California's unemployment rate edged up slightly in March even as the state continued adding jobs, the state Employment Development Department reported Friday.
The rate increased a tenth of a percentage point over February, to 4.3 percent, and is back where it was a year ago.
The state's employers added 24,500 nonfarm payroll jobs in March, or more than 3.16 million since the economic expansion began in February 2010.
The 108 consecutive months of employment expansion is nearing the longest employment expansion since World War II, said Michael Bernick, the department's former director and now a fellow at the Milken Institute. The longest post-war boom lasted 113 months before ending in December 1969.
But Sung Won Sohn, chief economist at the SS Economics consulting firm, warned that "aches and pains associated with the aging economic recovery process are beginning to show up."
He primarily blamed labor shortages aggravated by the high cost of housing and doing business in the state.
"The state could be running out of potential new workers," he said in an email. On the upside, lower mortgage rates and an easing of foreign trade tensions could spur continued economic growth.
The construction sector has gained steadily since 2010 and had the largest increase of 9,400 jobs last month, driven by good weather and lower interest rates on housing.

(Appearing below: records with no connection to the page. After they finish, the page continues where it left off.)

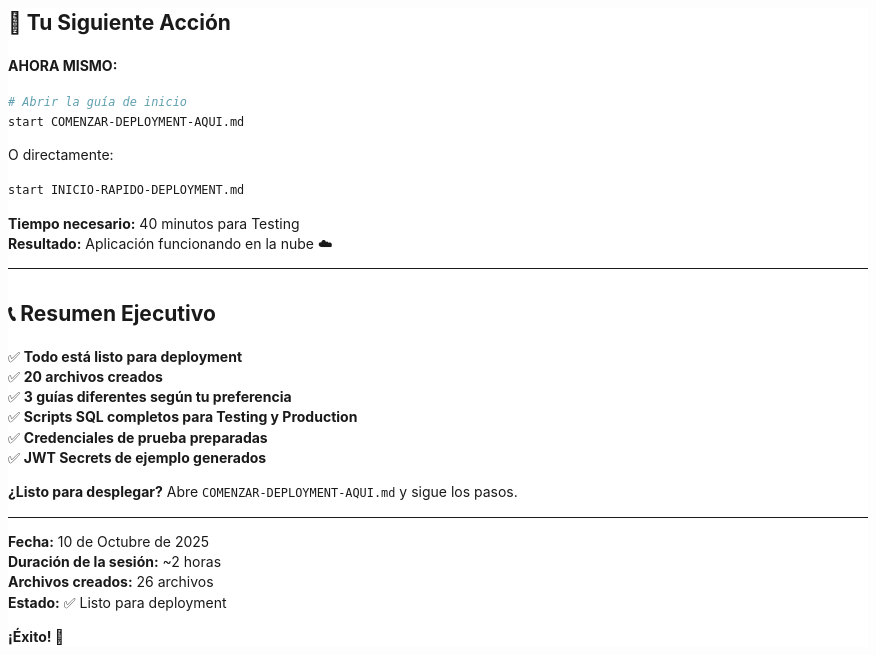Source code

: 
## 🚀 Tu Siguiente Acción

**AHORA MISMO:**

```bash
# Abrir la guía de inicio
start COMENZAR-DEPLOYMENT-AQUI.md
```

O directamente:

```bash
start INICIO-RAPIDO-DEPLOYMENT.md
```

**Tiempo necesario:** 40 minutos para Testing  
**Resultado:** Aplicación funcionando en la nube ☁️

---

## 📞 Resumen Ejecutivo

✅ **Todo está listo para deployment**  
✅ **20 archivos creados**  
✅ **3 guías diferentes según tu preferencia**  
✅ **Scripts SQL completos para Testing y Production**  
✅ **Credenciales de prueba preparadas**  
✅ **JWT Secrets de ejemplo generados**  

**¿Listo para desplegar?** Abre `COMENZAR-DEPLOYMENT-AQUI.md` y sigue los pasos.

---

**Fecha:** 10 de Octubre de 2025  
**Duración de la sesión:** ~2 horas  
**Archivos creados:** 26 archivos  
**Estado:** ✅ Listo para deployment  

**¡Éxito! 🎉**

It was one of nine sectors that together added more than 30,000 jobs in March. The others were professional and business services, manufacturing, educational and health services, information, other services, leisure and hospitality, government, and mining and logging.
Manufacturing gained nearly 5,000 jobs and now stands at 1.3 million — "not bad for a sector that has long been declared dead in California," Bernick said in an email.
Two industries reported job losses. Trade, transportation and utilities dropped 5,800 jobs while the financial sector was down slightly.
California's jobless rate remained above the national unemployment rate of 3.8 percent.
About 838,000 Californians remained unemployed, up more than 14,000 over February. Nearly 388,000 people were receiving regular unemployment insurance benefits, down slightly from February. There were nearly 40,000 new claims in March, up slightly.